THE TASK:
Down to the last line, write out the entries below exactly and omit all pictures.

*** DATA FOR REVIEW Section Begins ***

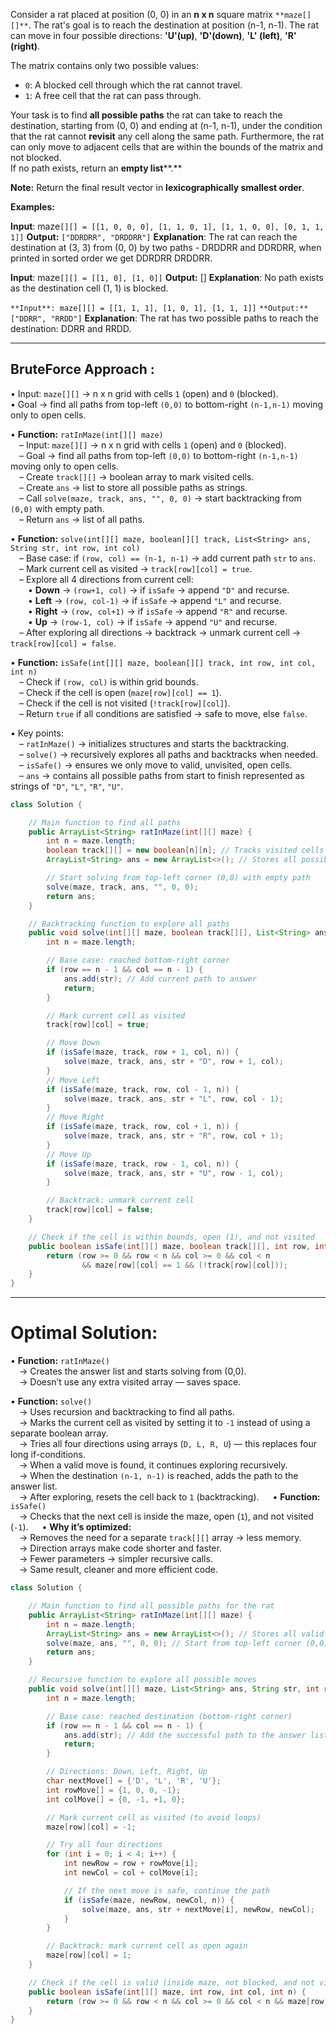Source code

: Consider a rat placed at position (0, 0) in an **n x n** square matrix `**maze[][]**`. The rat's goal is to reach the destination at position (n-1, n-1). The rat can move in four possible directions: **'U'(up)**, **'D'(down)**, **'L' (left)**, **'R' (right)**.

The matrix contains only two possible values:

- `0`: A blocked cell through which the rat cannot travel.
- `1`: A free cell that the rat can pass through.

Your task is to find **all possible paths** the rat can take to reach the destination, starting from (0, 0) and ending at (n-1, n-1), under the condition that the rat cannot **revisit** any cell along the same path. Furthermore, the rat can only move to adjacent cells that are within the bounds of the matrix and not blocked.  
If no path exists, return an **empty list****.**

**Note:** Return the final result vector in **lexicographically smallest order**.

**Examples:**

**Input**: maze`[][] = [[1, 0, 0, 0], [1, 1, 0, 1], [1, 1, 0, 0], [0, 1, 1, 1]]`
**Output:** `["DDRDRR", "DRDDRR"]`
**Explanation**: The rat can reach the destination at (3, 3) from (0, 0) by two paths - DRDDRR and DDRDRR, when printed in sorted order we get DDRDRR DRDDRR.

**Input**: maze`[][] = [[1, 0], [1, 0]]`
**Output:** []
**Explanation**: No path exists as the destination cell (1, 1) is blocked.

`**Input**: maze[][] = [[1, 1, 1], [1, 0, 1], [1, 1, 1]]`
`**Output:** ["DDRR", "RRDD"]`
**Explanation**: The rat has two possible paths to reach the destination: DDRR and RRDD.


---

## BruteForce Approach : 

• Input: `maze[][]` → n x n grid with cells `1` (open) and `0` (blocked).  
• Goal → find all paths from top-left `(0,0)` to bottom-right `(n-1,n-1)` moving only to open cells.

• **Function:** `ratInMaze(int[][] maze)`  
 – Input: `maze[][]` → n x n grid with cells `1` (open) and `0` (blocked).  
 – Goal → find all paths from top-left `(0,0)` to bottom-right `(n-1,n-1)` moving only to open cells.  
 – Create `track[][]` → boolean array to mark visited cells.  
 – Create `ans` → list to store all possible paths as strings.  
 – Call `solve(maze, track, ans, "", 0, 0)` → start backtracking from `(0,0)` with empty path.  
 – Return `ans` → list of all paths.

• **Function:** `solve(int[][] maze, boolean[][] track, List<String> ans, String str, int row, int col)`  
 – Base case: if `(row, col) == (n-1, n-1)` → add current path `str` to `ans`.  
 – Mark current cell as visited → `track[row][col] = true`.  
 – Explore all 4 directions from current cell:  
  • **Down** → `(row+1, col)` → if `isSafe` → append `"D"` and recurse.  
  • **Left** → `(row, col-1)` → if `isSafe` → append `"L"` and recurse.  
  • **Right** → `(row, col+1)` → if `isSafe` → append `"R"` and recurse.  
  • **Up** → `(row-1, col)` → if `isSafe` → append `"U"` and recurse.  
 – After exploring all directions → backtrack → unmark current cell → `track[row][col] = false`.

• **Function:** `isSafe(int[][] maze, boolean[][] track, int row, int col, int n)`  
 – Check if `(row, col)` is within grid bounds.  
 – Check if the cell is open (`maze[row][col] == 1`).  
 – Check if the cell is not visited (`!track[row][col]`).  
 – Return `true` if all conditions are satisfied → safe to move, else `false`.

• Key points:  
 – `ratInMaze()` → initializes structures and starts the backtracking.  
 – `solve()` → recursively explores all paths and backtracks when needed.  
 – `isSafe()` → ensures we only move to valid, unvisited, open cells.  
 – `ans` → contains all possible paths from start to finish represented as strings of `"D"`, `"L"`, `"R"`, `"U"`.

```java
class Solution {

    // Main function to find all paths
    public ArrayList<String> ratInMaze(int[][] maze) {
        int n = maze.length;
        boolean track[][] = new boolean[n][n]; // Tracks visited cells
        ArrayList<String> ans = new ArrayList<>(); // Stores all possible paths

        // Start solving from top-left corner (0,0) with empty path
        solve(maze, track, ans, "", 0, 0);
        return ans;
    }

    // Backtracking function to explore all paths
    public void solve(int[][] maze, boolean track[][], List<String> ans, String str, int row, int col) {
        int n = maze.length;

        // Base case: reached bottom-right corner
        if (row == n - 1 && col == n - 1) {
            ans.add(str); // Add current path to answer
            return;
        }

        // Mark current cell as visited
        track[row][col] = true;

        // Move Down
        if (isSafe(maze, track, row + 1, col, n)) {
            solve(maze, track, ans, str + "D", row + 1, col);
        }
        // Move Left
        if (isSafe(maze, track, row, col - 1, n)) {
            solve(maze, track, ans, str + "L", row, col - 1);
        }
        // Move Right
        if (isSafe(maze, track, row, col + 1, n)) {
            solve(maze, track, ans, str + "R", row, col + 1);
        }
        // Move Up
        if (isSafe(maze, track, row - 1, col, n)) {
            solve(maze, track, ans, str + "U", row - 1, col);
        }

        // Backtrack: unmark current cell
        track[row][col] = false;
    }

    // Check if the cell is within bounds, open (1), and not visited
    public boolean isSafe(int[][] maze, boolean track[][], int row, int col, int n) {
        return (row >= 0 && row < n && col >= 0 && col < n 
                && maze[row][col] == 1 && (!track[row][col]));
    }
}


```



---

# Optimal Solution: 

• **Function:** `ratInMaze()`  
 → Creates the answer list and starts solving from (0,0).  
 → Doesn’t use any extra visited array — saves space.

• **Function:** `solve()`  
 → Uses recursion and backtracking to find all paths.  
 → Marks the current cell as visited by setting it to `-1` instead of using a separate boolean array.  
 → Tries all four directions using arrays (`D, L, R, U`) — this replaces four long if-conditions.  
 → When a valid move is found, it continues exploring recursively.  
 → When the destination `(n-1, n-1)` is reached, adds the path to the answer list.  
 → After exploring, resets the cell back to `1` (backtracking).
 
• **Function:** `isSafe()`  
 → Checks that the next cell is inside the maze, open (`1`), and not visited (`-1`).
 
• **Why it’s optimized:**  
 → Removes the need for a separate `track[][]` array → less memory.  
 → Direction arrays make code shorter and faster.  
 → Fewer parameters → simpler recursive calls.  
 → Same result, cleaner and more efficient code.

```java
class Solution {

    // Main function to find all possible paths for the rat
    public ArrayList<String> ratInMaze(int[][] maze) {
        int n = maze.length;
        ArrayList<String> ans = new ArrayList<>(); // Stores all valid paths
        solve(maze, ans, "", 0, 0); // Start from top-left corner (0,0)
        return ans;
    }

    // Recursive function to explore all possible moves
    public void solve(int[][] maze, List<String> ans, String str, int row, int col) {
        int n = maze.length;

        // Base case: reached destination (bottom-right corner)
        if (row == n - 1 && col == n - 1) {
            ans.add(str); // Add the successful path to the answer list
            return;
        }

        // Directions: Down, Left, Right, Up
        char nextMove[] = {'D', 'L', 'R', 'U'};
        int rowMove[] = {1, 0, 0, -1};
        int colMove[] = {0, -1, +1, 0};

        // Mark current cell as visited (to avoid loops)
        maze[row][col] = -1;

        // Try all four directions
        for (int i = 0; i < 4; i++) {
            int newRow = row + rowMove[i];
            int newCol = col + colMove[i];

            // If the next move is safe, continue the path
            if (isSafe(maze, newRow, newCol, n)) {
                solve(maze, ans, str + nextMove[i], newRow, newCol);
            }
        }

        // Backtrack: mark current cell as open again
        maze[row][col] = 1;
    }

    // Check if the cell is valid (inside maze, not blocked, and not visited)
    public boolean isSafe(int[][] maze, int row, int col, int n) {
        return (row >= 0 && row < n && col >= 0 && col < n && maze[row][col] == 1);
    }
}

```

*** DATA FOR REVIEW Section Ends ***

RESULT OF THE EXERCISE:
Source code

: Consider a rat placed at position (0, 0) in an **n x n** square matrix `**maze[][]**`. The rat's goal is to reach the destination at position (n-1, n-1). The rat can move in four possible directions: **'U'(up)**, **'D'(down)**, **'L' (left)**, **'R' (right)**.

The matrix contains only two possible values:

- `0`: A blocked cell through which the rat cannot travel.
- `1`: A free cell that the rat can pass through.

Your task is to find **all possible paths** the rat can take to reach the destination, starting from (0, 0) and ending at (n-1, n-1), under the condition that the rat cannot **revisit** any cell along the same path. Furthermore, the rat can only move to adjacent cells that are within the bounds of the matrix and not blocked.  
If no path exists, return an **empty list****.**

**Note:** Return the final result vector in **lexicographically smallest order**.

**Examples:**

**Input**: maze`[][] = [[1, 0, 0, 0], [1, 1, 0, 1], [1, 1, 0, 0], [0, 1, 1, 1]]`
**Output:** `["DDRDRR", "DRDDRR"]`
**Explanation**: The rat can reach the destination at (3, 3) from (0, 0) by two paths - DRDDRR and DDRDRR, when printed in sorted order we get DDRDRR DRDDRR.

**Input**: maze`[][] = [[1, 0], [1, 0]]`
**Output:** []
**Explanation**: No path exists as the destination cell (1, 1) is blocked.

`**Input**: maze[][] = [[1, 1, 1], [1, 0, 1], [1, 1, 1]]`
`**Output:** ["DDRR", "RRDD"]`
**Explanation**: The rat has two possible paths to reach the destination: DDRR and RRDD.


---

## BruteForce Approach : 

• Input: `maze[][]` → n x n grid with cells `1` (open) and `0` (blocked).  
• Goal → find all paths from top-left `(0,0)` to bottom-right `(n-1,n-1)` moving only to open cells.

• **Function:** `ratInMaze(int[][] maze)`  
 – Input: `maze[][]` → n x n grid with cells `1` (open) and `0` (blocked).  
 – Goal → find all paths from top-left `(0,0)` to bottom-right `(n-1,n-1)` moving only to open cells.  
 – Create `track[][]` → boolean array to mark visited cells.  
 – Create `ans` → list to store all possible paths as strings.  
 – Call `solve(maze, track, ans, "", 0, 0)` → start backtracking from `(0,0)` with empty path.  
 – Return `ans` → list of all paths.

• **Function:** `solve(int[][] maze, boolean[][] track, List<String> ans, String str, int row, int col)`  
 – Base case: if `(row, col) == (n-1, n-1)` → add current path `str` to `ans`.  
 – Mark current cell as visited → `track[row][col] = true`.  
 – Explore all 4 directions from current cell:  
  • **Down** → `(row+1, col)` → if `isSafe` → append `"D"` and recurse.  
  • **Left** → `(row, col-1)` → if `isSafe` → append `"L"` and recurse.  
  • **Right** → `(row, col+1)` → if `isSafe` → append `"R"` and recurse.  
  • **Up** → `(row-1, col)` → if `isSafe` → append `"U"` and recurse.  
 – After exploring all directions → backtrack → unmark current cell → `track[row][col] = false`.

• **Function:** `isSafe(int[][] maze, boolean[][] track, int row, int col, int n)`  
 – Check if `(row, col)` is within grid bounds.  
 – Check if the cell is open (`maze[row][col] == 1`).  
 – Check if the cell is not visited (`!track[row][col]`).  
 – Return `true` if all conditions are satisfied → safe to move, else `false`.

• Key points:  
 – `ratInMaze()` → initializes structures and starts the backtracking.  
 – `solve()` → recursively explores all paths and backtracks when needed.  
 – `isSafe()` → ensures we only move to valid, unvisited, open cells.  
 – `ans` → contains all possible paths from start to finish represented as strings of `"D"`, `"L"`, `"R"`, `"U"`.

```java
class Solution {

    // Main function to find all paths
    public ArrayList<String> ratInMaze(int[][] maze) {
        int n = maze.length;
        boolean track[][] = new boolean[n][n]; // Tracks visited cells
        ArrayList<String> ans = new ArrayList<>(); // Stores all possible paths

        // Start solving from top-left corner (0,0) with empty path
        solve(maze, track, ans, "", 0, 0);
        return ans;
    }

    // Backtracking function to explore all paths
    public void solve(int[][] maze, boolean track[][], List<String> ans, String str, int row, int col) {
        int n = maze.length;

        // Base case: reached bottom-right corner
        if (row == n - 1 && col == n - 1) {
            ans.add(str); // Add current path to answer
            return;
        }

        // Mark current cell as visited
        track[row][col] = true;

        // Move Down
        if (isSafe(maze, track, row + 1, col, n)) {
            solve(maze, track, ans, str + "D", row + 1, col);
        }
        // Move Left
        if (isSafe(maze, track, row, col - 1, n)) {
            solve(maze, track, ans, str + "L", row, col - 1);
        }
        // Move Right
        if (isSafe(maze, track, row, col + 1, n)) {
            solve(maze, track, ans, str + "R", row, col + 1);
        }
        // Move Up
        if (isSafe(maze, track, row - 1, col, n)) {
            solve(maze, track, ans, str + "U", row - 1, col);
        }

        // Backtrack: unmark current cell
        track[row][col] = false;
    }

    // Check if the cell is within bounds, open (1), and not visited
    public boolean isSafe(int[][] maze, boolean track[][], int row, int col, int n) {
        return (row >= 0 && row < n && col >= 0 && col < n 
                && maze[row][col] == 1 && (!track[row][col]));
    }
}


```



---

# Optimal Solution: 

• **Function:** `ratInMaze()`  
 → Creates the answer list and starts solving from (0,0).  
 → Doesn’t use any extra visited array — saves space.

• **Function:** `solve()`  
 → Uses recursion and backtracking to find all paths.  
 → Marks the current cell as visited by setting it to `-1` instead of using a separate boolean array.  
 → Tries all four directions using arrays (`D, L, R, U`) — this replaces four long if-conditions.  
 → When a valid move is found, it continues exploring recursively.  
 → When the destination `(n-1, n-1)` is reached, adds the path to the answer list.  
 → After exploring, resets the cell back to `1` (backtracking).
 
• **Function:** `isSafe()`  
 → Checks that the next cell is inside the maze, open (`1`), and not visited (`-1`).
 
• **Why it’s optimized:**  
 → Removes the need for a separate `track[][]` array → less memory.  
 → Direction arrays make code shorter and faster.  
 → Fewer parameters → simpler recursive calls.  
 → Same result, cleaner and more efficient code.

```java
class Solution {

    // Main function to find all possible paths for the rat
    public ArrayList<String> ratInMaze(int[][] maze) {
        int n = maze.length;
        ArrayList<String> ans = new ArrayList<>(); // Stores all valid paths
        solve(maze, ans, "", 0, 0); // Start from top-left corner (0,0)
        return ans;
    }

    // Recursive function to explore all possible moves
    public void solve(int[][] maze, List<String> ans, String str, int row, int col) {
        int n = maze.length;

        // Base case: reached destination (bottom-right corner)
        if (row == n - 1 && col == n - 1) {
            ans.add(str); // Add the successful path to the answer list
            return;
        }

        // Directions: Down, Left, Right, Up
        char nextMove[] = {'D', 'L', 'R', 'U'};
        int rowMove[] = {1, 0, 0, -1};
        int colMove[] = {0, -1, +1, 0};

        // Mark current cell as visited (to avoid loops)
        maze[row][col] = -1;

        // Try all four directions
        for (int i = 0; i < 4; i++) {
            int newRow = row + rowMove[i];
            int newCol = col + colMove[i];

            // If the next move is safe, continue the path
            if (isSafe(maze, newRow, newCol, n)) {
                solve(maze, ans, str + nextMove[i], newRow, newCol);
            }
        }

        // Backtrack: mark current cell as open again
        maze[row][col] = 1;
    }

    // Check if the cell is valid (inside maze, not blocked, and not visited)
    public boolean isSafe(int[][] maze, int row, int col, int n) {
        return (row >= 0 && row < n && col >= 0 && col < n && maze[row][col] == 1);
    }
}

```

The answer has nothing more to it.